Wednesday, March 2, 2011

Pausing to allow myself hear

A tickle in my throat, a tight chest, an angry sinus, a cough, stomach pains and a fast pacing mind. A deep sleep and awakening to hear keys in the front door, no voice, my mind tells me that I asked "who's there", no answer so I open my eyes, I can't see anybody yet because they haven't entered the living room where I lay under a blanket on the sofa. I speak again, this time louder and forceful "Who's there". Still no answer. My body craves rest, I close my eyes but my mind wonders who it is and refuses to allow me enter another sleep.

A book by Deepak Chopra that is called Synchro Destiny speaks about no such thing as coincidence, that everything that happens has a reason and a place. Everything that happens is influenced by the way we charge atoms in the universe around us. I'm also reminded of an experiment I read by a Japanese scientist Dr.Emoto in which he photographed water in various situations and environments only to find that the water in a positive environment was a beutiful shape under the microscope and the water in a less peaceful environment took on more crude or distorted shapes. He notes that we are made mostly of water and so what is the impact of our environment on our human being?

Remembering these writings encourages me to take note of where my body is right now, not in terms of location, but in health. When was the last time that my mind really rested? When did it last focus on the present, the here and now and resist the temptations to wander into next weeks diary, that job I should have completed by now or question me about why am I sitting apparently doing nothing?

I received an email from a friend who is a steward of the Art of Hosting and a wonderfully authentic human. It spoke about the need to slow down, based on her own experience of falling on the steps of her home because she was rushing inside to continue a conversation, she tore the muscles in her thigh. She was forced to slow down. Physically rushing was not an option now. But this could have been prevented had she just focused on what she was doing right there and then, which was walking up the steps. Without doubt now, that was the most important task to be completed before the conversation could continue.

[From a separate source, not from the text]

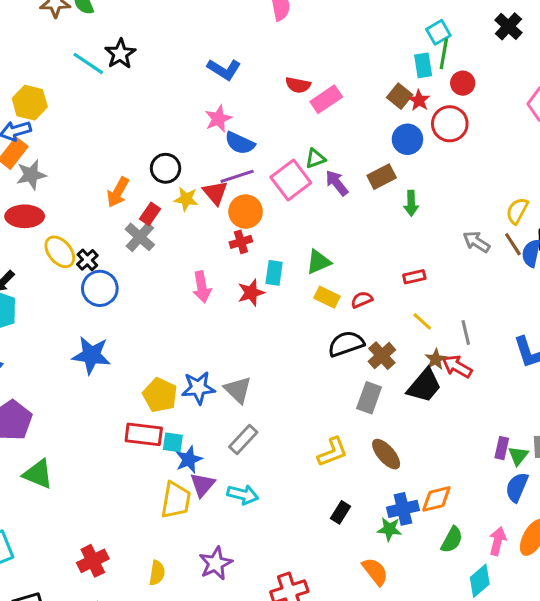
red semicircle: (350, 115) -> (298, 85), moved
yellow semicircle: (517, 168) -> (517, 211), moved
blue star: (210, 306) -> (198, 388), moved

My moral in this is that I too should slow down, that doesn't mean doing less work but doing it more intentionally. Then, it will reveal what i want to be doing. I don't want to be a slave to the dollar, but only I can make that choice.

By the way, There was nobody there, there were no keys in the door. My mind just would rest because I would let it. It disturbed my sleep and now I'm writing this blog. i do like sleep though, so for now, dear mind, please rest.